The UK economy grew by 0.4% in August as more people dined out, went on holiday and attended music festivals.
According to the Office for National Statistics (ONS), the services sector contributed the most to economic growth in the first full month after all Covid restrictions were lifted in England.
According to the report, arts, entertainment, and recreation grew by 9%, boosted by sports clubs, amusement parks, and festivals.
There was also an increase in the demand for hotels and campsites.
From the 19th of July, restrictions on social distancing were relaxed.
According to the ONS, the economy is now 0.8 percent smaller than it was before the pandemic.
“The economy picked up in August as bars, restaurants, and festivals benefited from the first full month in England without Covid-19 restrictions,” said Darren Morgan, the ONS’s director of economic statistics.
“However, later and slightly weaker data from a number of industries now lead us to believe the economy fell slightly in July.”
According to the ONS, economic growth fell by 0.1 percent in July, compared to initial estimates of 0.1 percent growth.
In August, activity in the accommodation and food services sector increased by 10.3 percent, with hotels and campgrounds growing by 22.9 percent.
Air travel and rail travel both increased in August as Covid-related measures eased, but both industries remain far below pre-pandemic levels.
While August’s growth “marks a small rebound” from July, “the worry remains that economic growth won’t even be in touching distance of pre-pandemic levels until well into next year,” according to Emma-Lou Montgomery, associate director at Fidelity International.
According to her, disruptions in the supply chain risk undermining consumer confidence.
“This is all happening in the crucial run-up to Christmas, when suppliers and retailers should be firing on all cylinders,” Ms Montgomery explained.
“However, with households facing steep price increases for everyday items ranging from groceries to gas, there will be little desire – or capacity – to spend, spend, spend.”
Elsewhere, economic growth has been uneven, with some sectors suffering from material shortages. Construction output fell by 0.2 percent in August, leaving the sector 1.5 percent below pre-pandemic levels.
According to the ONS, “this reflects recent challenges faced by the construction industry due to rising input prices and delays in the availability of construction products, particularly steel, concrete, timber, and glass.”
Following a 0.6 percent increase in July, the manufacturing sector expanded by 0.5 percent in August.

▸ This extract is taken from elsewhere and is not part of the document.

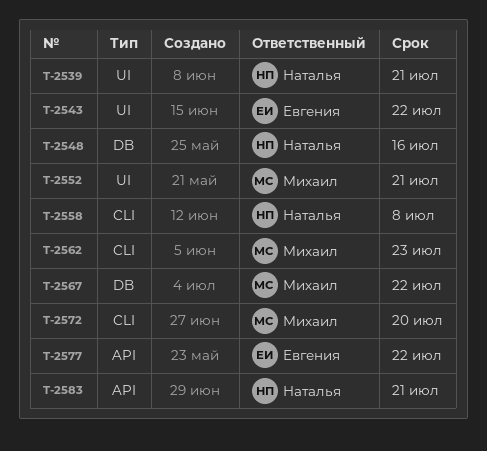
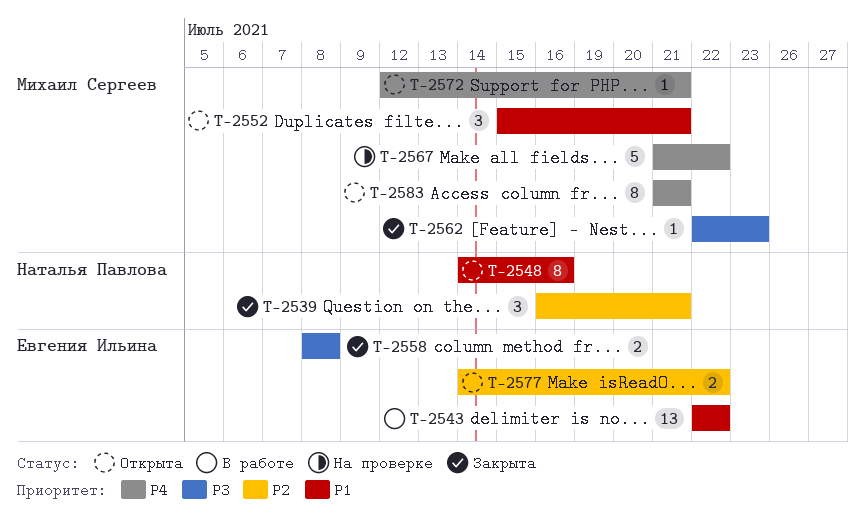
T-2558, owner: Наталья Павлова -> Евгения Ильина
T-2572, due: Jul 20 -> Jul 21
T-2583, owner: Наталья Павлова -> Михаил Сергеев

According to the ONS, growth was led by an increase in vehicle production “as it continues to recover from supply side challenges, primarily caused by the global microchip shortage disrupting car production.”
However, it stated that output in the manufacture of motor vehicles is still 14.5 percent lower than a peak in February of this year.
“Such drags may have become more widespread and significant in September and October, with the fuel crisis preventing some people from getting to work,” said Paul Dales, chief UK economist at Capital Economics.
According to him, Capital Economics’ activity indicator “suggests that GDP may have not increased at all in September.”
“The recovery is certainly facing more headwinds,” said Martin Beck, economist at professional services firm EY.
“Rising inflation, driven by significant increases in energy prices, as well as the recent reduction in Universal Credit, are squeezing consumers’ spending power.”